### TASK:
Every line from the start of the data through the line containing "The rest of" should be retyped exactly; the pictures should not.

[Page-level text extractions]

:::

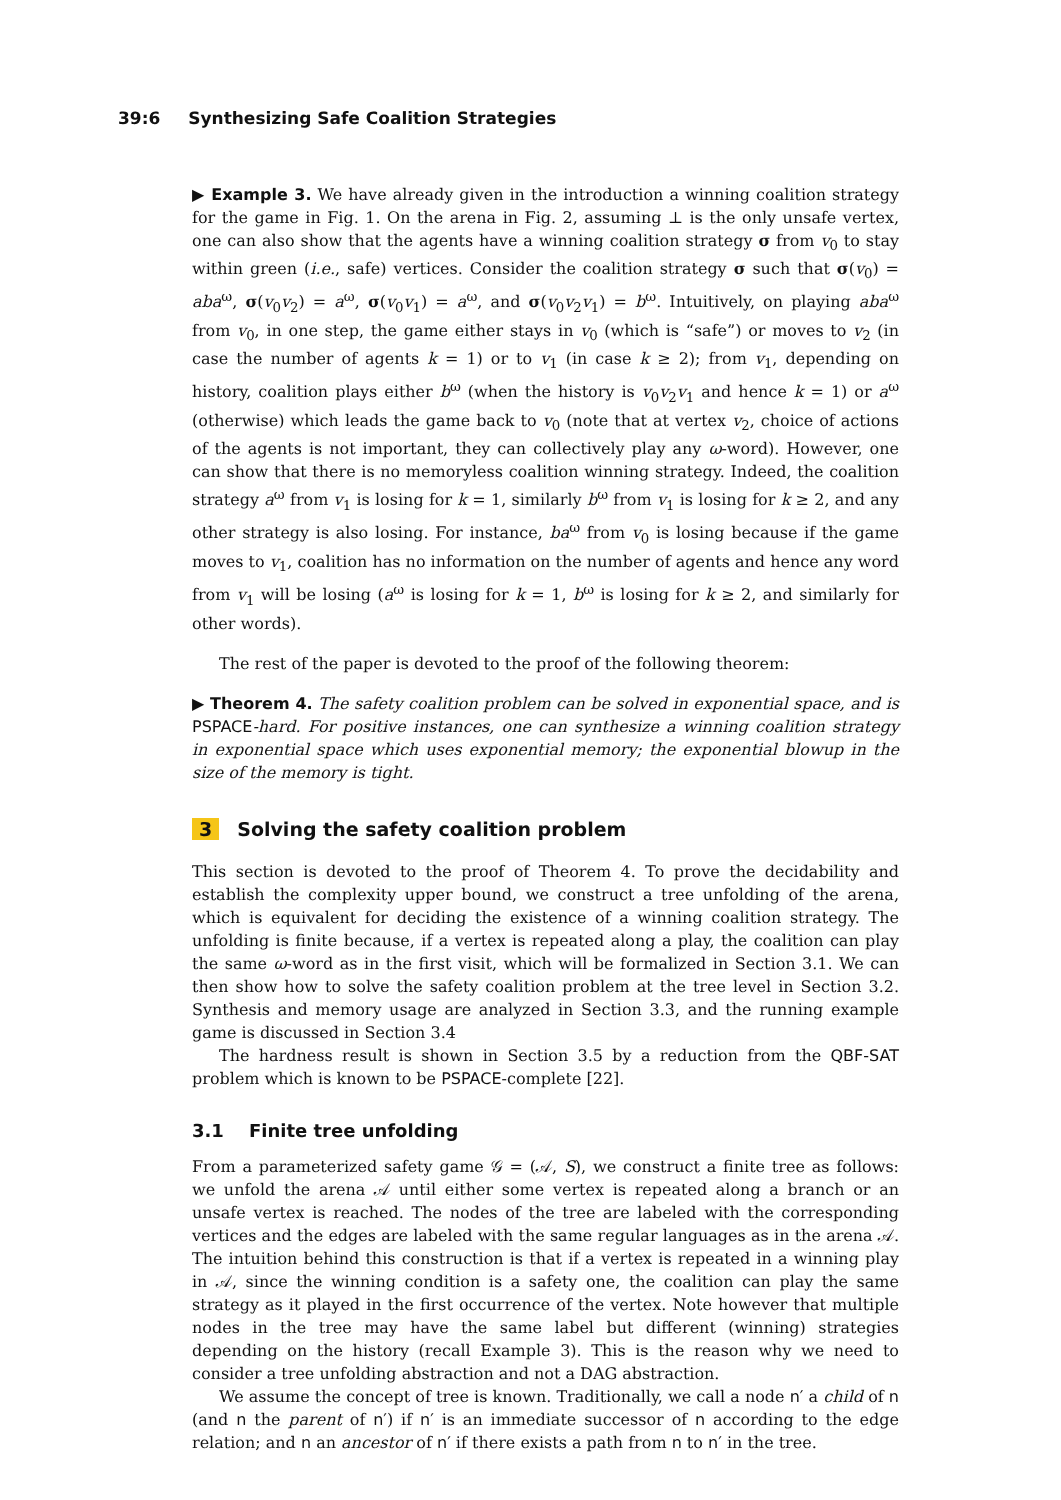39:6 Synthesizing Safe Coalition Strategies
▶ Example 3. We have already given in the introduction a winning coalition strategy for the game in Fig. 1. On the arena in Fig. 2, assuming ⊥ is the only unsafe vertex, one can also show that the agents have a winning coalition strategy σ from v<sub>0</sub> to stay within green (i.e., safe) vertices. Consider the coalition strategy σ such that σ(v<sub>0</sub>) = aba<sup>ω</sup>, σ(v<sub>0</sub>v<sub>2</sub>) = a<sup>ω</sup>, σ(v<sub>0</sub>v<sub>1</sub>) = a<sup>ω</sup>, and σ(v<sub>0</sub>v<sub>2</sub>v<sub>1</sub>) = b<sup>ω</sup>. Intuitively, on playing aba<sup>ω</sup> from v<sub>0</sub>, in one step, the game either stays in v<sub>0</sub> (which is “safe”) or moves to v<sub>2</sub> (in case the number of agents k = 1) or to v<sub>1</sub> (in case k ≥ 2); from v<sub>1</sub>, depending on history, coalition plays either b<sup>ω</sup> (when the history is v<sub>0</sub>v<sub>2</sub>v<sub>1</sub> and hence k = 1) or a<sup>ω</sup> (otherwise) which leads the game back to v<sub>0</sub> (note that at vertex v<sub>2</sub>, choice of actions of the agents is not important, they can collectively play any ω-word). However, one can show that there is no memoryless coalition winning strategy. Indeed, the coalition strategy a<sup>ω</sup> from v<sub>1</sub> is losing for k = 1, similarly b<sup>ω</sup> from v<sub>1</sub> is losing for k ≥ 2, and any other strategy is also losing. For instance, ba<sup>ω</sup> from v<sub>0</sub> is losing because if the game moves to v<sub>1</sub>, coalition has no information on the number of agents and hence any word from v<sub>1</sub> will be losing (a<sup>ω</sup> is losing for k = 1, b<sup>ω</sup> is losing for k ≥ 2, and similarly for other words).
The rest of the paper is devoted to the proof of the following theorem:
▶ Theorem 4. The safety coalition problem can be solved in exponential space, and is PSPACE-hard. For positive instances, one can synthesize a winning coalition strategy in exponential space which uses exponential memory; the exponential blowup in the size of the memory is tight.
3 Solving the safety coalition problem
This section is devoted to the proof of Theorem 4. To prove the decidability and establish the complexity upper bound, we construct a tree unfolding of the arena, which is equivalent for deciding the existence of a winning coalition strategy. The unfolding is finite because, if a vertex is repeated along a play, the coalition can play the same ω-word as in the first visit, which will be formalized in Section 3.1. We can then show how to solve the safety coalition problem at the tree level in Section 3.2. Synthesis and memory usage are analyzed in Section 3.3, and the running example game is discussed in Section 3.4
The hardness result is shown in Section 3.5 by a reduction from the QBF-SAT problem which is known to be PSPACE-complete [22].
3.1 Finite tree unfolding
From a parameterized safety game 𝒢 = (𝒜, S), we construct a finite tree as follows: we unfold the arena 𝒜 until either some vertex is repeated along a branch or an unsafe vertex is reached. The nodes of the tree are labeled with the corresponding vertices and the edges are labeled with the same regular languages as in the arena 𝒜. The intuition behind this construction is that if a vertex is repeated in a winning play in 𝒜, since the winning condition is a safety one, the coalition can play the same strategy as it played in the first occurrence of the vertex. Note however that multiple nodes in the tree may have the same label but different (winning) strategies depending on the history (recall Example 3). This is the reason why we need to consider a tree unfolding abstraction and not a DAG abstraction.
We assume the concept of tree is known. Traditionally, we call a node n′ a child of n (and n the parent of n′) if n′ is an immediate successor of n according to the edge relation; and n an ancestor of n′ if there exists a path from n to n′ in the tree.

:::

### EXPECTED OUTPUT:
39:6 Synthesizing Safe Coalition Strategies
▶ Example 3. We have already given in the introduction a winning coalition strategy for the game in Fig. 1. On the arena in Fig. 2, assuming ⊥ is the only unsafe vertex, one can also show that the agents have a winning coalition strategy σ from v<sub>0</sub> to stay within green (i.e., safe) vertices. Consider the coalition strategy σ such that σ(v<sub>0</sub>) = aba<sup>ω</sup>, σ(v<sub>0</sub>v<sub>2</sub>) = a<sup>ω</sup>, σ(v<sub>0</sub>v<sub>1</sub>) = a<sup>ω</sup>, and σ(v<sub>0</sub>v<sub>2</sub>v<sub>1</sub>) = b<sup>ω</sup>. Intuitively, on playing aba<sup>ω</sup> from v<sub>0</sub>, in one step, the game either stays in v<sub>0</sub> (which is “safe”) or moves to v<sub>2</sub> (in case the number of agents k = 1) or to v<sub>1</sub> (in case k ≥ 2); from v<sub>1</sub>, depending on history, coalition plays either b<sup>ω</sup> (when the history is v<sub>0</sub>v<sub>2</sub>v<sub>1</sub> and hence k = 1) or a<sup>ω</sup> (otherwise) which leads the game back to v<sub>0</sub> (note that at vertex v<sub>2</sub>, choice of actions of the agents is not important, they can collectively play any ω-word). However, one can show that there is no memoryless coalition winning strategy. Indeed, the coalition strategy a<sup>ω</sup> from v<sub>1</sub> is losing for k = 1, similarly b<sup>ω</sup> from v<sub>1</sub> is losing for k ≥ 2, and any other strategy is also losing. For instance, ba<sup>ω</sup> from v<sub>0</sub> is losing because if the game moves to v<sub>1</sub>, coalition has no information on the number of agents and hence any word from v<sub>1</sub> will be losing (a<sup>ω</sup> is losing for k = 1, b<sup>ω</sup> is losing for k ≥ 2, and similarly for other words).
The rest of the paper is devoted to the proof of the following theorem:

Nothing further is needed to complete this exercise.